#### [WHAT THE EXERCISE ASKS]
When the records are reproduced, each one must match exactly, and no picture may be kept.

#### [DATASET ENTRIES]

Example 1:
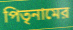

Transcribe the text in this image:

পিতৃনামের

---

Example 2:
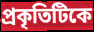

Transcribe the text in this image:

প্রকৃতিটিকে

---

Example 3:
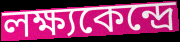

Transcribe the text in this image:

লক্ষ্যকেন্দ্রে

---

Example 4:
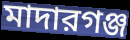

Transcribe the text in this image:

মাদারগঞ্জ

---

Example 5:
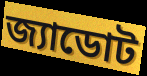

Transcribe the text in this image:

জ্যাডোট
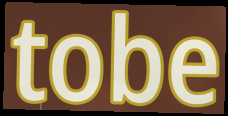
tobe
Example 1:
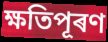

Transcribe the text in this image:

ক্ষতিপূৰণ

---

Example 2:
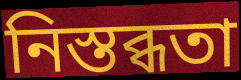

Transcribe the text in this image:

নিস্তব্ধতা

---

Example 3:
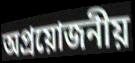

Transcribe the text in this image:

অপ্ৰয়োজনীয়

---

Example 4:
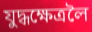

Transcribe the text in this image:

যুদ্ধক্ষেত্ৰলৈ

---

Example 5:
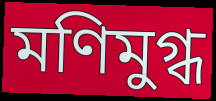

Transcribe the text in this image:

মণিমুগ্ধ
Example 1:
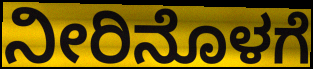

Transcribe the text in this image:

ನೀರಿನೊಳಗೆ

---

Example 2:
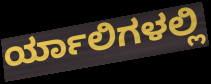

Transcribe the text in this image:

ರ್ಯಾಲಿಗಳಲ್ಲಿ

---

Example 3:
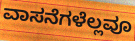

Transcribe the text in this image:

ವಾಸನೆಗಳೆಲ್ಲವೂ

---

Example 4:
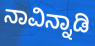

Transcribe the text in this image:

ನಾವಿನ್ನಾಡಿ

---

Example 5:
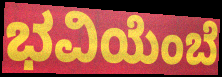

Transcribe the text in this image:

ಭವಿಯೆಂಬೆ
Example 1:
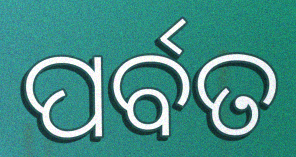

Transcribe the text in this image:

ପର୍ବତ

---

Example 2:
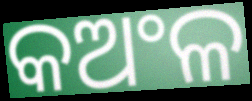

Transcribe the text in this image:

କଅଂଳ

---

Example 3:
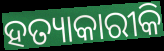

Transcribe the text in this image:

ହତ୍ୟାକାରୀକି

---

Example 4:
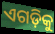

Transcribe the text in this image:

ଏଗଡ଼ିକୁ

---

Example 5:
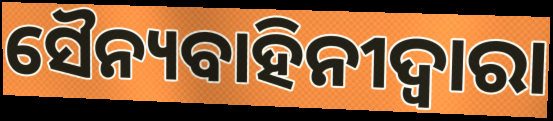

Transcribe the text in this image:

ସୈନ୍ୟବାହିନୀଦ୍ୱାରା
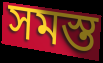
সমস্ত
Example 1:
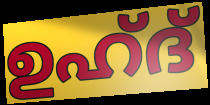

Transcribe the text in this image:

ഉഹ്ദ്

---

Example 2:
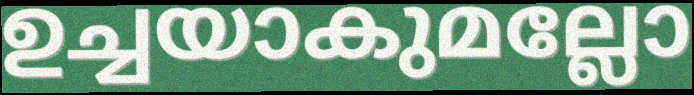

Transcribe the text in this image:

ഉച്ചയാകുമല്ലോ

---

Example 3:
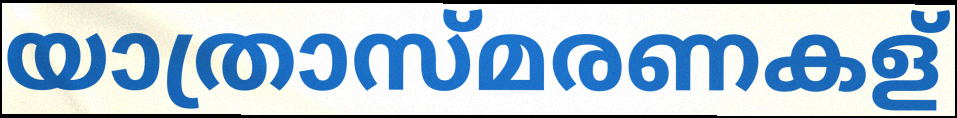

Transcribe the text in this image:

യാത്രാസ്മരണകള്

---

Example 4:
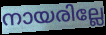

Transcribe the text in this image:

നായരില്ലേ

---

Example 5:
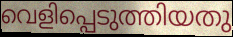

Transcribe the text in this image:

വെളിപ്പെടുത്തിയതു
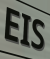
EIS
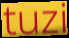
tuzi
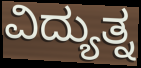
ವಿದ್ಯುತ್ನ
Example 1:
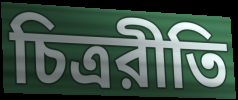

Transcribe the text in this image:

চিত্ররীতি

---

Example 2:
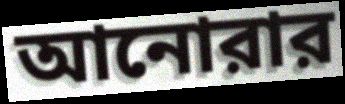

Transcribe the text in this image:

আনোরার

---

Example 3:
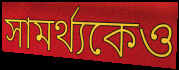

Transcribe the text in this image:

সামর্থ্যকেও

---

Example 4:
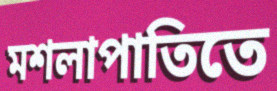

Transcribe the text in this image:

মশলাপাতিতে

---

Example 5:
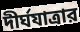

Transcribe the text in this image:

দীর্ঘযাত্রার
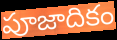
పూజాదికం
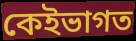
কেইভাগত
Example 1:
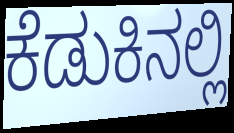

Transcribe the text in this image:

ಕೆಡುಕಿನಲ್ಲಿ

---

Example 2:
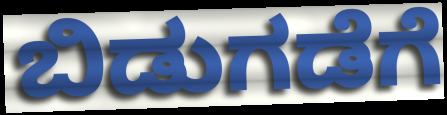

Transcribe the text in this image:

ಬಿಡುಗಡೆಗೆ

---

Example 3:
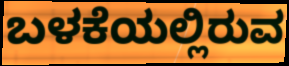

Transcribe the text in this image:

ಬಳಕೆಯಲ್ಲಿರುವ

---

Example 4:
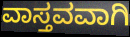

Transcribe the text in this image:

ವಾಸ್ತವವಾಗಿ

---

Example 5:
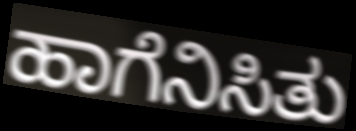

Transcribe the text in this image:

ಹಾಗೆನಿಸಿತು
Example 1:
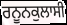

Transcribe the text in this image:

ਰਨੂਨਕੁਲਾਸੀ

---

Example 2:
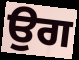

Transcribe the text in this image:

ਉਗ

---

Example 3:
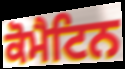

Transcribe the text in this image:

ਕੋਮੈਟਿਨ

#### [SOLUTION TO THIS TASK]
Example 1:

Transcribe the text in this image:

পিতৃনামের

---

Example 2:

Transcribe the text in this image:

প্রকৃতিটিকে

---

Example 3:

Transcribe the text in this image:

লক্ষ্যকেন্দ্রে

---

Example 4:

Transcribe the text in this image:

মাদারগঞ্জ

---

Example 5:

Transcribe the text in this image:

জ্যাডোট
tobe
Example 1:

Transcribe the text in this image:

ক্ষতিপূৰণ

---

Example 2:

Transcribe the text in this image:

নিস্তব্ধতা

---

Example 3:

Transcribe the text in this image:

অপ্ৰয়োজনীয়

---

Example 4:

Transcribe the text in this image:

যুদ্ধক্ষেত্ৰলৈ

---

Example 5:

Transcribe the text in this image:

মণিমুগ্ধ
Example 1:

Transcribe the text in this image:

ನೀರಿನೊಳಗೆ

---

Example 2:

Transcribe the text in this image:

ರ್ಯಾಲಿಗಳಲ್ಲಿ

---

Example 3:

Transcribe the text in this image:

ವಾಸನೆಗಳೆಲ್ಲವೂ

---

Example 4:

Transcribe the text in this image:

ನಾವಿನ್ನಾಡಿ

---

Example 5:

Transcribe the text in this image:

ಭವಿಯೆಂಬೆ
Example 1:

Transcribe the text in this image:

ପର୍ବତ

---

Example 2:

Transcribe the text in this image:

କଅଂଳ

---

Example 3:

Transcribe the text in this image:

ହତ୍ୟାକାରୀକି

---

Example 4:

Transcribe the text in this image:

ଏଗଡ଼ିକୁ

---

Example 5:

Transcribe the text in this image:

ସୈନ୍ୟବାହିନୀଦ୍ୱାରା
সমস্ত
Example 1:

Transcribe the text in this image:

ഉഹ്ദ്

---

Example 2:

Transcribe the text in this image:

ഉച്ചയാകുമല്ലോ

---

Example 3:

Transcribe the text in this image:

യാത്രാസ്മരണകള്

---

Example 4:

Transcribe the text in this image:

നായരില്ലേ

---

Example 5:

Transcribe the text in this image:

വെളിപ്പെടുത്തിയതു
EIS
tuzi
ವಿದ್ಯುತ್ನ
Example 1:

Transcribe the text in this image:

চিত্ররীতি

---

Example 2:

Transcribe the text in this image:

আনোরার

---

Example 3:

Transcribe the text in this image:

সামর্থ্যকেও

---

Example 4:

Transcribe the text in this image:

মশলাপাতিতে

---

Example 5:

Transcribe the text in this image:

দীর্ঘযাত্রার
పూజాదికం
কেইভাগত
Example 1:

Transcribe the text in this image:

ಕೆಡುಕಿನಲ್ಲಿ

---

Example 2:

Transcribe the text in this image:

ಬಿಡುಗಡೆಗೆ

---

Example 3:

Transcribe the text in this image:

ಬಳಕೆಯಲ್ಲಿರುವ

---

Example 4:

Transcribe the text in this image:

ವಾಸ್ತವವಾಗಿ

---

Example 5:

Transcribe the text in this image:

ಹಾಗೆನಿಸಿತು
Example 1:

Transcribe the text in this image:

ਰਨੂਨਕੁਲਾਸੀ

---

Example 2:

Transcribe the text in this image:

ਉਗ

---

Example 3:

Transcribe the text in this image:

ਕੋਮੈਟਿਨ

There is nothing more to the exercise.